June is shaping up to be D-Day on the mobile broadband front, with three W-CDMA networks of various forms to be launched by Telecom, Vodafone and NZ Communications. This technology represents a significant step up from services available today.
Currently Telecom’s EVDO Rev A network — according to Epitiro’s data — is the strongest performer by far. Epitiro’s CTO in the UK, on seeing the download speeds achieved, asked me jokingly if I had the decimal point in the right place. But even these speeds will pale into insignificance compared to those theoretically achievable with the new technology.
Epitiro currently has several hundred agents around the country tracking mobile broadband performance, and will have a network of agents and lab-based probes ready in June to provide a comprehensive picture of the three networks’ relative performances across a range of service measures.
Mobile services are trickier to measure than fixed for obvious reasons; there are many external variables that can temporarily impact upon performance and can vary considerably in their effect according to time of day, number of users, weather conditions and so forth.
There is also the issue of whether when testing, one attempts to establish equidistance from the three companies’ antennae at each measurement point or adopts a more customer-centric approach, which would be to take a lot of tests from a range of populated locations.
One of the advantages of using a desktop agent to measure mobile services is that customer satisfaction data can also be gathered at the same time at no extra cost, from the same customers whose service is being measured.
The graph below represents the customer satisfaction “starting line” for the three mobile players. Telecom has a clear advantage, although this does not reflect the substantial delta in actual network performance it currently has. Epitiro will be publishing these and service performance results as the new networks are launched.
Meanwhile, it’s good to see someone else out there is flying the flag for greater debate on the future of the Commerce Commission. Fran O’Sullivan and John Drinnan, senior business journos at the New Zealand Herald, independently re-iterated a couple of points made in my last column regarding the remarkably lacklustre nature of lawyer Grant David’s argument to abolish the commission, and his reticence in conducting anything resembling a robust cost/benefit analysis.
If you want to play a rough game, you need to have a tough ref. David contends the commission has become “more coach than referee”. I’m not sure when he last watched a game of footy, but it’s the ref whose job it is to hand out the red cards.
The commission, which I should add is a client of Epitiro’s, has to be willing and able to resort to playing a strong hand. This isn’t the only tool in the toolbox, and the commission needs to understand that. But if the ref is more Matt Goddard (7 cards issued in his last Super14 match) than Paddy O’Brien, change the ref. Don’t abandon refereeing.
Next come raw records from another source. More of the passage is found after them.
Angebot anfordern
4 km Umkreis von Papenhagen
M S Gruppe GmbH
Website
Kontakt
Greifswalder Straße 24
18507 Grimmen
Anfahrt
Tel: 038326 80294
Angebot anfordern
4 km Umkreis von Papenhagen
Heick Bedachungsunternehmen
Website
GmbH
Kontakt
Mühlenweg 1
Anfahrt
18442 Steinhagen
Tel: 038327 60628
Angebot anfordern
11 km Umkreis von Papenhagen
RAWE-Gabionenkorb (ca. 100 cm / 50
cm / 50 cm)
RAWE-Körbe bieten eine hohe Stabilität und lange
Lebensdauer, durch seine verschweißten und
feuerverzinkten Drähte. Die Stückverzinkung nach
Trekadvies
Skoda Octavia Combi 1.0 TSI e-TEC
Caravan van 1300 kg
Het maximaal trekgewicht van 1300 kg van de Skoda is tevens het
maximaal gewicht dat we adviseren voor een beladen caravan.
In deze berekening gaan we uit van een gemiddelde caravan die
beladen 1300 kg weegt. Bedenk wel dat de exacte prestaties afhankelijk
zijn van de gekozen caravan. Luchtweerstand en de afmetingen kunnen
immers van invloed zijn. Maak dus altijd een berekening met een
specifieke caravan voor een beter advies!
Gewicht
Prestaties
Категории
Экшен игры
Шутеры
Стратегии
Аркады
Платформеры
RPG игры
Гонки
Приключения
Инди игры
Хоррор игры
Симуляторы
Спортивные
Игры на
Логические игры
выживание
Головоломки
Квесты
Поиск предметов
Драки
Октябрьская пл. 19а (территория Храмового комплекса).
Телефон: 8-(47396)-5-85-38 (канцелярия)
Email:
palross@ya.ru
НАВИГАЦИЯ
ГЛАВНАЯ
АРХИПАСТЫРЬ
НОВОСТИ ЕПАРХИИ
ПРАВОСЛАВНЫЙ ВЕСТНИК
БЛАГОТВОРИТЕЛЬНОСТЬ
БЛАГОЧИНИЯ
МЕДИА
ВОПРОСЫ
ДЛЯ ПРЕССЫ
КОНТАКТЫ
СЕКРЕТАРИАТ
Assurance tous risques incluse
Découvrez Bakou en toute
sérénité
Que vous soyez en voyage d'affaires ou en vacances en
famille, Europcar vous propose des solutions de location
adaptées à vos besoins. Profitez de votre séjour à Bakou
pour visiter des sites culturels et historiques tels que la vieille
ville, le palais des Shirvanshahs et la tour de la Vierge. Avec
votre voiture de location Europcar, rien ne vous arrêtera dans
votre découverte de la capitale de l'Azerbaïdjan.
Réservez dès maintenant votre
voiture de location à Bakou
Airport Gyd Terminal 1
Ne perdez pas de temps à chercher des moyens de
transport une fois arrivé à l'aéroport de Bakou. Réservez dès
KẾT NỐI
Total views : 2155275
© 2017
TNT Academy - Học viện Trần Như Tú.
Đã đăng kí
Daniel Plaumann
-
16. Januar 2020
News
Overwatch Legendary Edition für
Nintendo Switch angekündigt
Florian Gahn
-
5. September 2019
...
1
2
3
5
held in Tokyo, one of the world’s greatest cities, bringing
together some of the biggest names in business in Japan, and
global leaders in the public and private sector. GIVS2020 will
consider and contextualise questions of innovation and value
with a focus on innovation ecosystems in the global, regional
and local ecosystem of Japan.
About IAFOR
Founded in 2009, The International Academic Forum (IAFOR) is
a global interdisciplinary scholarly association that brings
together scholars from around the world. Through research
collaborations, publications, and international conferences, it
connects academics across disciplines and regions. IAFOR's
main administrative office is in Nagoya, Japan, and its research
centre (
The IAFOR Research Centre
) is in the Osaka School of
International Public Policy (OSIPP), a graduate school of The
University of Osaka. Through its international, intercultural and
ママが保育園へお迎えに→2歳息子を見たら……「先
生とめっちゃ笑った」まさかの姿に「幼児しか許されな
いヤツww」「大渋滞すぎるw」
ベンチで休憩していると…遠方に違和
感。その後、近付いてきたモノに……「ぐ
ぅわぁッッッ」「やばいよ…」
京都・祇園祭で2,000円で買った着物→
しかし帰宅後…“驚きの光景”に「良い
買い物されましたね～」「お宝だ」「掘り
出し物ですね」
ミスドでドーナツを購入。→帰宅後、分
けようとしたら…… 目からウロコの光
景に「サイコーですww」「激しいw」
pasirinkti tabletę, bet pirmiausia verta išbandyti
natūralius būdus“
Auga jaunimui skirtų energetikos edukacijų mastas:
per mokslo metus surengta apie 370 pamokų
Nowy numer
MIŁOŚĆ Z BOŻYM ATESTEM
Fran O’Sullivan is under no illusion that Paula Rebstock’s departure has nothing to do with “pursuing other interests” and everything to do with the commission under her reign as being seen by a few influential people as a bit too aggressive. That’s where the debate should focus.
It’s worth remembering the mess an emasculated regulatory regime has got the global banking system into. The Glass-Steagall Act, passed in 1933 during the Great Depression to regulate the banking system, had been a target of big business for decades. A few short years after its 1999 repeal and guess what? More unregulated stupidity and another major financial crisis.
If you lose your job this year through redundancy, it will more than likely be as a direct or indirect result of the ill-conceived removal of that single sensible regulatory barrier, made by those representing vested interests. David might simply be the latest in a long line of that ilk.
My favourite part of his argument is his claim that the commission is too expensive. You see, it has to spend an awful lot of money fighting litigation brought about by er, lawyers like David whose job it is to drag them into the courts.
He then has the gall to complain they’re spending too much money!
I challenge David to publish a comprehensive cost/benefit analysis that demonstrates that the commission is a net liability.